According to the text section, how soon must organizations respond to requests for information or erasure under GDPR?

TEXT SECTION ->
* * * * * * *

Are these problems worse in North America or Europe (or about the same)?
Per year for every 100 employees, the EU and the US fare roughly the same – costing the EU just over €1M, the US $1.7M. Per organization, however, the EU fares better, with only €49M wasted, compared to $103M in for US organizations. Cultural aspects must have an impact, though are harder to quantify.
Are there wider implications for GDPR?
Absolutely. GDPR’s provisions require organizations, wherever they are in the world, to be able to (amongst other things) respond to requests for information or erasure within one month. To be able to find and act on such requests, and to prove consent for audit purposes, data must be searchable, and ideally, well tagged and findable. Any uncertainty about location, or time wasted finding it, adds to the risk of not meeting the standards set in the GDPR. Factor in the scale if multiple requests come in and the possibility of not meeting mandatory time limits for breach notification, right to be forgotten, and the right to be informed might grow exponentially. And even if a satisfactory job is done, it needs to be proved and may be tested by audit at a later date. Data catalogues are only a small piece of the solution. Full compliance involves many more process and responsibilities.

* * * * * * *

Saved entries
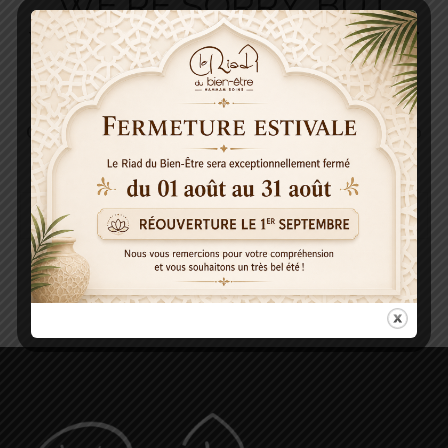
WE'RE SORRY, BUT
YOUR QUERY DID NOT
MATCH
Can't find what you need? Take a moment and do
a search below or start from
our homepage
.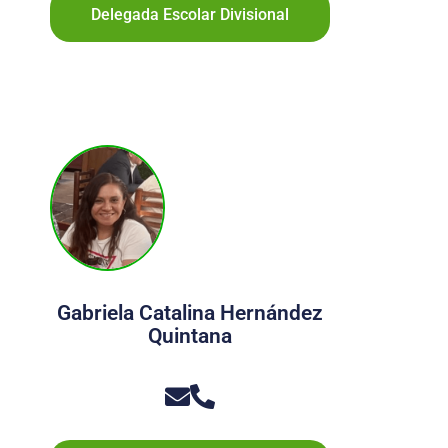
Delegada Escolar Divisional
Gabriela Catalina Hernández
Quintana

* * * * * * *

ANSWER TO THE EXERCISE ->
Within one month.